Twin Trees initial pleading does not present a federal question. The summons to answer interrogatories is merely a mechanism, created by state law, to aid in the enforcement of a money judgment entered against Old Town on Twin Trees’s pure state-law claim for unlawful detainer.

Haring nevertheless argues that the case implicates significant federal issues because the summons was filed while Haring was protected by an automatic stay under federal bankruptcy law and the judge failed to make a reasonable accommodation for her in violation of the Americans with Disabilities Act and failed to give her adequate notice of hearings and court orders in violation of her federal due process rights.
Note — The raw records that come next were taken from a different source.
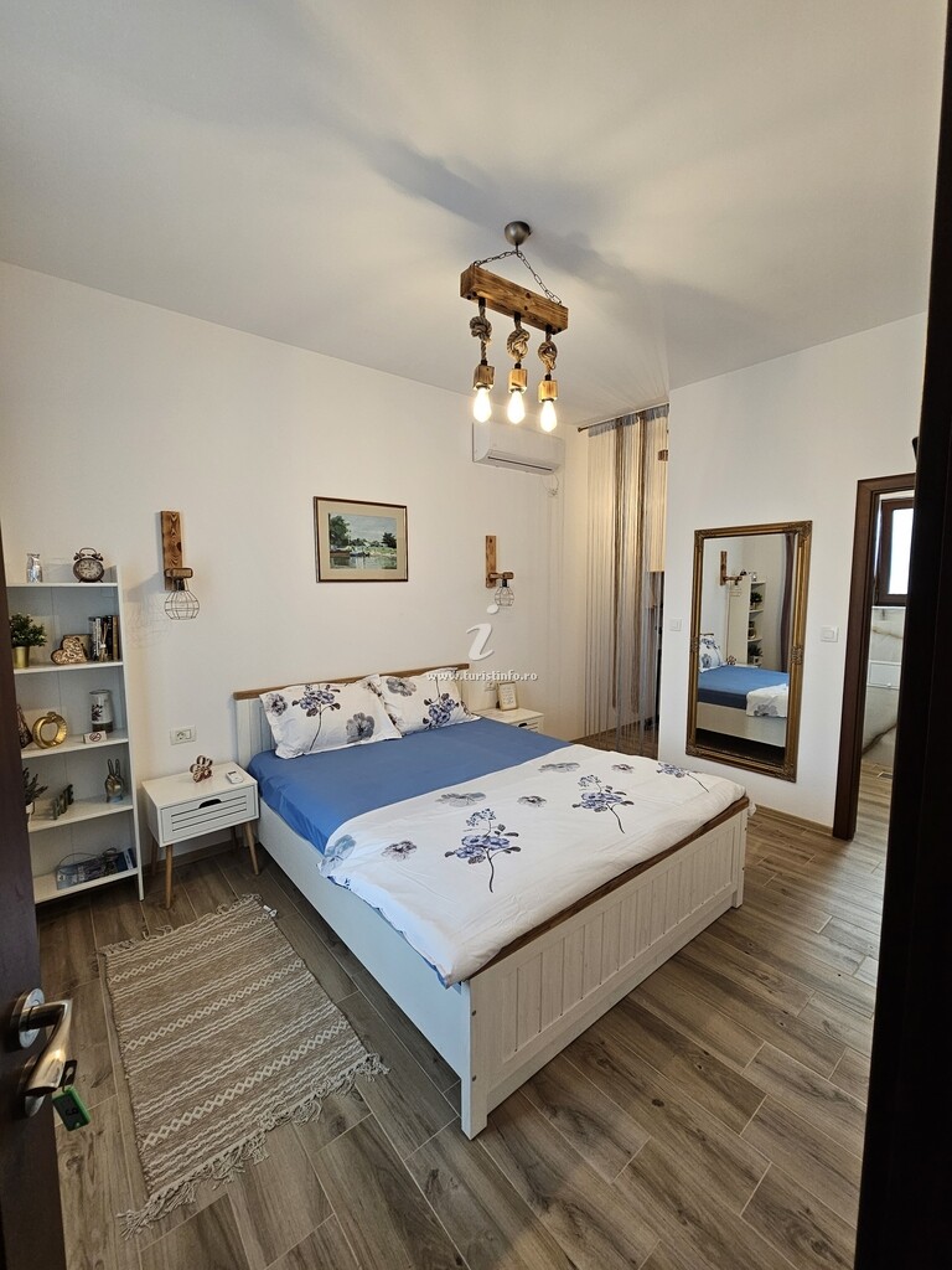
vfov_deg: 106.2
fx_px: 477
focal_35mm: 13
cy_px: 635
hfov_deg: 89.9
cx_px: 476
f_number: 2.2
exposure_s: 1/50
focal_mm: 2.2
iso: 200
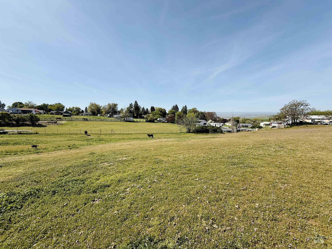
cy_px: 124
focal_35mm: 14
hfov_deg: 102.1
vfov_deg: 85.7
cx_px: 166
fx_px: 134
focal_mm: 2.22
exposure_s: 1/2237
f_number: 2.2
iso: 50
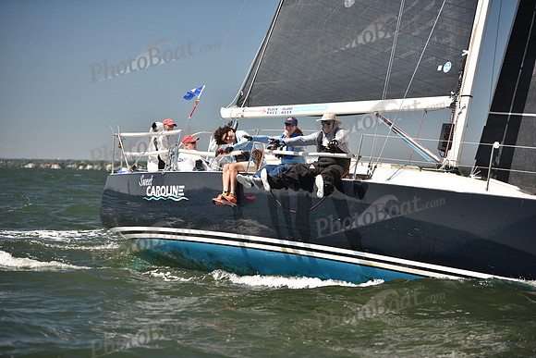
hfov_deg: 18.6
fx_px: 1638
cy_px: 179
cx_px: 268
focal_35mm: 110
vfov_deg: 12.5
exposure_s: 1/1250
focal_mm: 110
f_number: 2.8
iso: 250
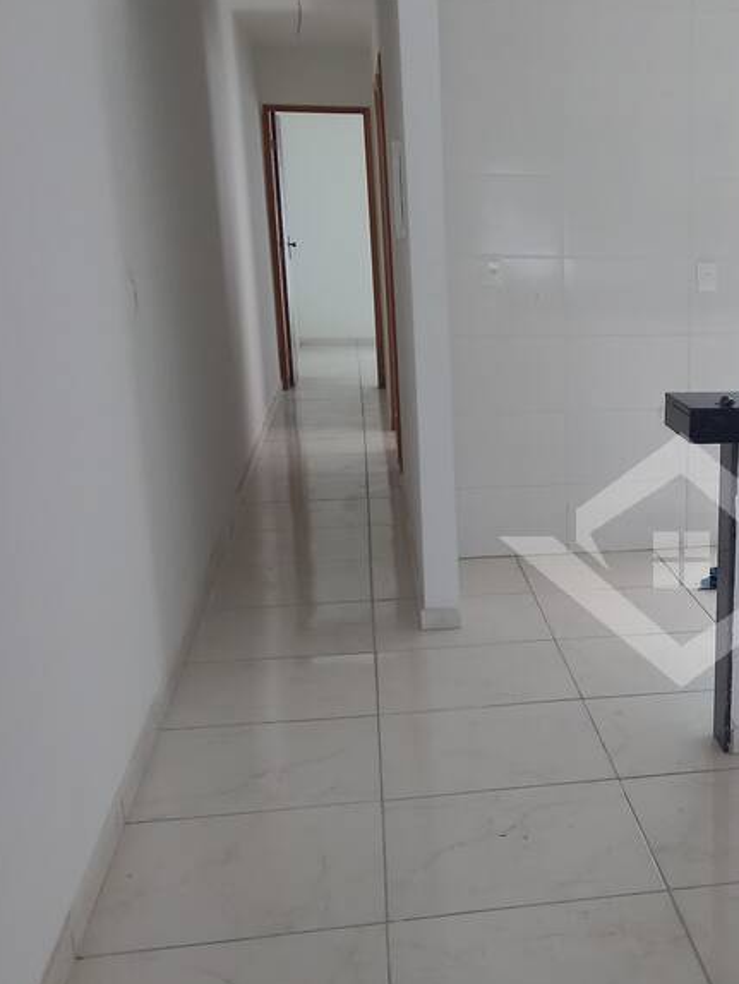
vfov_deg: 40.3
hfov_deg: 29.5
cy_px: 561
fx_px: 1337
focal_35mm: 47
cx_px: 682
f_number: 2
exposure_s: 1/294
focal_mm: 4.6
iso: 200
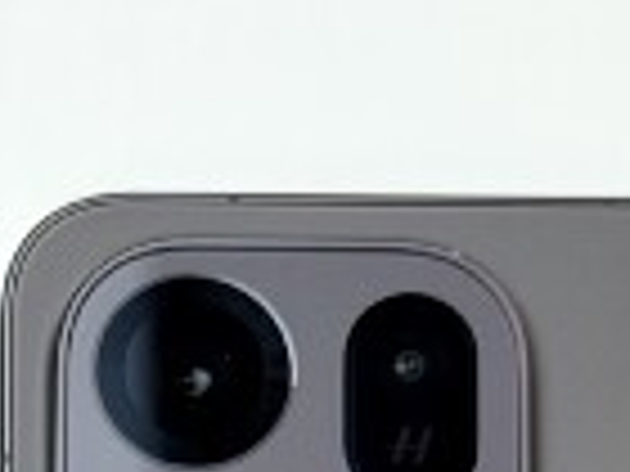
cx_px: -81
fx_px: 4495
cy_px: 1097
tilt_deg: -80.5
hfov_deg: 8.0
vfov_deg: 5.8
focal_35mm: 247
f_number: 1.78
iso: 64
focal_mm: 6.76
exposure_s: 1/230
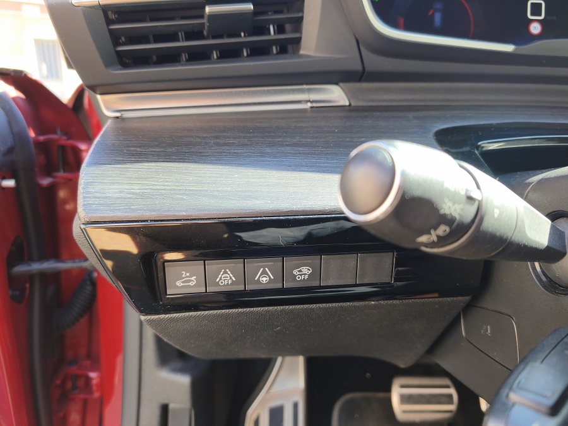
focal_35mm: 23
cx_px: 284
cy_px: 213
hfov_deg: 73.9
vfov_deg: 58.9
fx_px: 377
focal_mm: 5.35
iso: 50
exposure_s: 1/145
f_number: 1.7
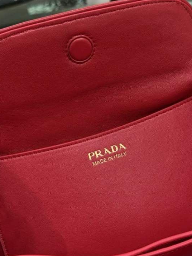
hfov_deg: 29.7
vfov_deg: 38.9
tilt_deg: -42.4
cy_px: 127
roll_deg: +5.1
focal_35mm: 49
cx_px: 96
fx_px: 362
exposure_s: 1/50
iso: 100
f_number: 1.78
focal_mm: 6.76
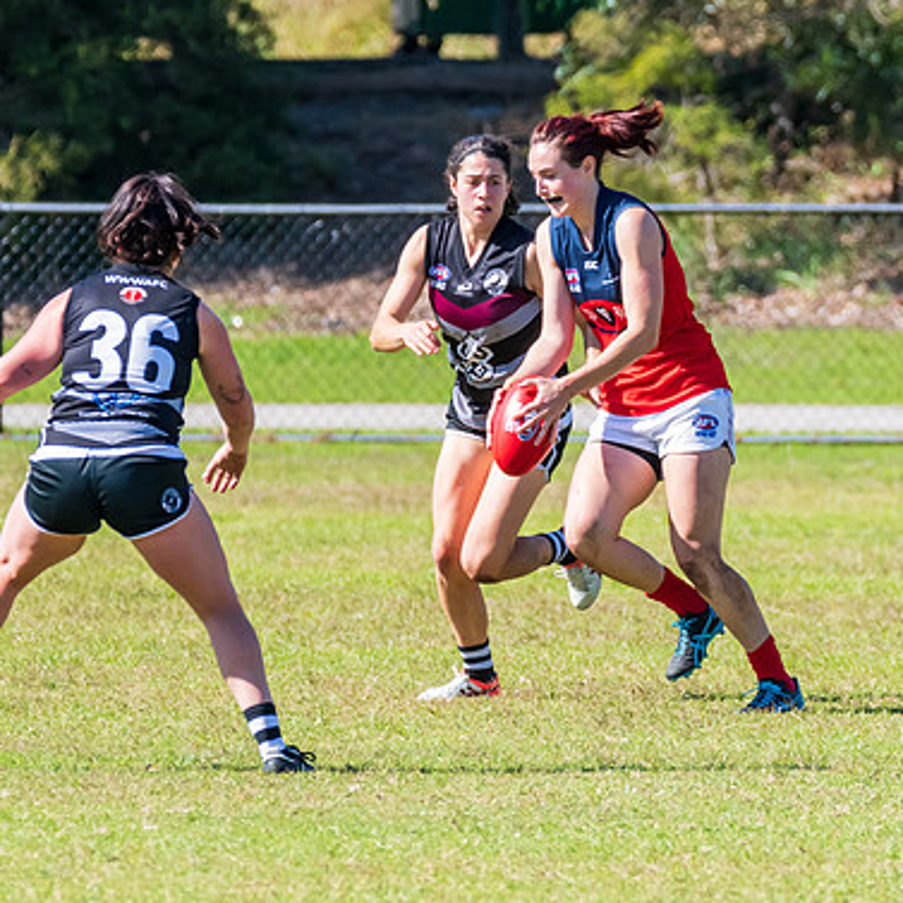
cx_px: 808
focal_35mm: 877
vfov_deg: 2.0
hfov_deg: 2.0
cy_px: 446
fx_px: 25883
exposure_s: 1/2000
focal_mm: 360
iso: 800
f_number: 6.3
Contrary to Haring’s contentions, no automatic stay had been imposed when the summons was filed, and her other arguments similarly lack any basis in fact.

Moreover, the fact that questions of federal law happened to come up in state-court litigation is not enough to confer original jurisdiction over the action. The issues raised by Haring have no bearing on the necessary elements of Twin Trees’s state law claim.

In addition, the state court judgment demanded in Twin Tress’s initial pleadings is less than $10,000 and falls well short of the $75,000 required for purposes of diversity jurisdiction. Haring also concedes that the parties were not diverse when Twin Trees initiated the proceedings.

Under these circumstances, Twin Trees could not have brought this action in federal court on the basis of subject matter or diversity jurisdiction and removal is inappropriate.

Motion granted.

Twin Trees LLC v.  Haring., Case No. 5:18-cv-46, April 1, 2019. WDVA at Harrisonburg (Hoppe). VLW 019-3-167. 16 pp.